Quantifying the costs of (not) implementing some architecture or infrastructure decision is harder, and also depends on the experience and skill set of people involved. Personally, for me it's much easier to whip up a VPS with a Django app, PostgreSQL database server, Caddy web server, with auto-backups, than it is to muck around with Helmfiles, configuring K8s ingress and getting the autoscaling to work, but I know there are people who feel exactly the opposite.
When quantifying the cost, I think about:
- is this something we already know how to do?
- if not, does it make sense to try and learn about it (appreciating the fact that we will certainly do a substandard job while we're learning)
- can we engage outside experts, and will we be dependent on them if we do?

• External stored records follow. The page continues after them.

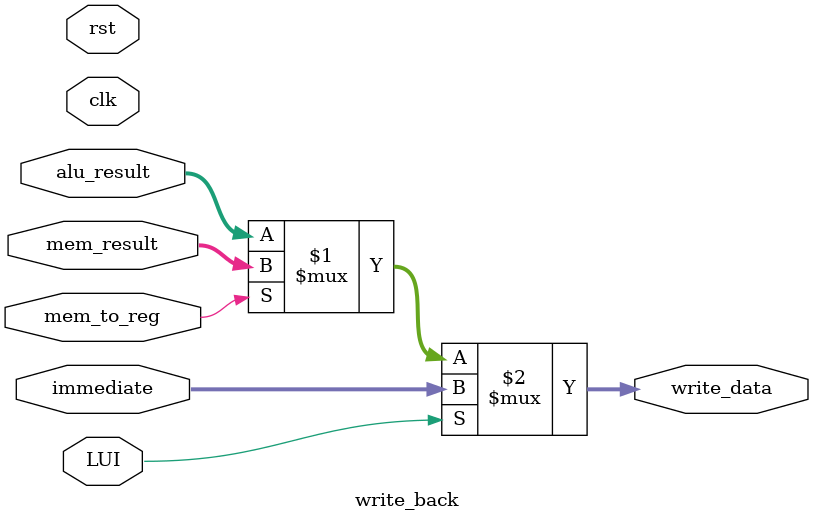
<source format=sv>
`default_nettype none
module write_back (
    input wire clk,
    input wire rst,
    input wire [31:0] alu_result,
    input wire [31:0] mem_result,
    input wire [31:0] immediate,
    input wire mem_to_reg,
    input wire LUI,
    output wire [31:0] write_data
);

    assign write_data = LUI ? immediate : (mem_to_reg ? mem_result : alu_result);

endmodule
`default_nettype wire
</source>
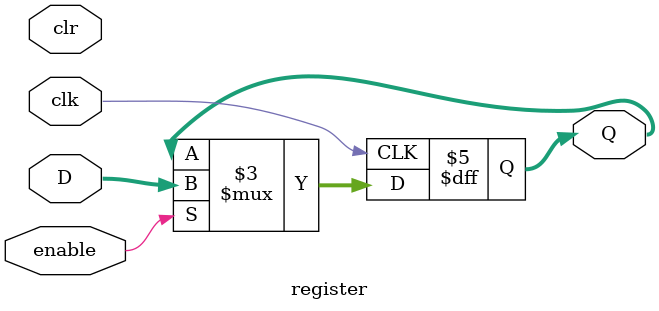
<source format=v>
module register(D,clr,clk,enable,Q);
input[7:0] D;
input clr;
input clk;
input enable;
output reg[7:0] Q;
always @(posedge clk)
begin
	if(enable==1'b1)
		Q <= D;
end
endmodule
</source>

- what are the infrastructure costs, and how easy is it to scale them up or down?
- how will the added complexity impact the ongoing development, growth and maintenance/ops of the system?
- how far can we push current/planned architecture and what would changing the approach entail?
We might not be able to get perfect answers to all these questions, but we will be better informed and base the decision on our specific situation, not cargo-culting "best practices" invented or promoted by organizations in a wildly different position.
¹ I'm not hating on Kubernetes or containers in general here. Those are just currently the most common solutions people recommend for failover and scaling.